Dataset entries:
»»

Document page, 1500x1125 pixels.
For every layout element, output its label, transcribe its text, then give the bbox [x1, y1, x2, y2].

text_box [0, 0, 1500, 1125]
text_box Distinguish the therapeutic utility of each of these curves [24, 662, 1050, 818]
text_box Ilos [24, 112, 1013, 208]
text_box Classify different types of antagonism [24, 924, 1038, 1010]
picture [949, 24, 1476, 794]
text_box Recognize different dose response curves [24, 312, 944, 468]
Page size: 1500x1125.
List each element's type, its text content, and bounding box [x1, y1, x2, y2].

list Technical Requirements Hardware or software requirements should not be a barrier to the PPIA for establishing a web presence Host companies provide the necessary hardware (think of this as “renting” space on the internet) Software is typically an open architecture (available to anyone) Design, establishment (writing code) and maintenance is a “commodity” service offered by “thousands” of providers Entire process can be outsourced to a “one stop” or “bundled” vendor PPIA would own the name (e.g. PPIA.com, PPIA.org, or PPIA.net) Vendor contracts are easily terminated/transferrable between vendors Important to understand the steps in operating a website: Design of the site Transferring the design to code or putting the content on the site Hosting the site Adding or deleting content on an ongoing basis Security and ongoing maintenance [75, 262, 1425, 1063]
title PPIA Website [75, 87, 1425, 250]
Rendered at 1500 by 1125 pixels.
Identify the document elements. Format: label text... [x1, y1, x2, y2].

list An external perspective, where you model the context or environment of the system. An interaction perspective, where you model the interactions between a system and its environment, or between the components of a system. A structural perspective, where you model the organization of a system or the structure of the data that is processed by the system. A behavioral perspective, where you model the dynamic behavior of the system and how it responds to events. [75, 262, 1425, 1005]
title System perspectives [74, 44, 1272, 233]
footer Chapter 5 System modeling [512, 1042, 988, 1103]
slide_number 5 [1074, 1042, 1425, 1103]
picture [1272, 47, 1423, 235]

««

_Problem statement_.
Copy each entry exactly. Omit none.

_Your response_.
Document page, 1500x1125 pixels.
For every layout element, output its label, transcribe its text, then give the bbox [x1, y1, x2, y2].

text_box [0, 0, 1500, 1125]
text_box Distinguish the therapeutic utility of each of these curves [24, 662, 1050, 818]
text_box Ilos [24, 112, 1013, 208]
text_box Classify different types of antagonism [24, 924, 1038, 1010]
picture [949, 24, 1476, 794]
text_box Recognize different dose response curves [24, 312, 944, 468]
Page size: 1500x1125.
List each element's type, its text content, and bounding box [x1, y1, x2, y2].

list Technical Requirements Hardware or software requirements should not be a barrier to the PPIA for establishing a web presence Host companies provide the necessary hardware (think of this as “renting” space on the internet) Software is typically an open architecture (available to anyone) Design, establishment (writing code) and maintenance is a “commodity” service offered by “thousands” of providers Entire process can be outsourced to a “one stop” or “bundled” vendor PPIA would own the name (e.g. PPIA.com, PPIA.org, or PPIA.net) Vendor contracts are easily terminated/transferrable between vendors Important to understand the steps in operating a website: Design of the site Transferring the design to code or putting the content on the site Hosting the site Adding or deleting content on an ongoing basis Security and ongoing maintenance [75, 262, 1425, 1063]
title PPIA Website [75, 87, 1425, 250]
Rendered at 1500 by 1125 pixels.
Identify the document elements. Format: label text... [x1, y1, x2, y2].

list An external perspective, where you model the context or environment of the system. An interaction perspective, where you model the interactions between a system and its environment, or between the components of a system. A structural perspective, where you model the organization of a system or the structure of the data that is processed by the system. A behavioral perspective, where you model the dynamic behavior of the system and how it responds to events. [75, 262, 1425, 1005]
title System perspectives [74, 44, 1272, 233]
footer Chapter 5 System modeling [512, 1042, 988, 1103]
slide_number 5 [1074, 1042, 1425, 1103]
picture [1272, 47, 1423, 235]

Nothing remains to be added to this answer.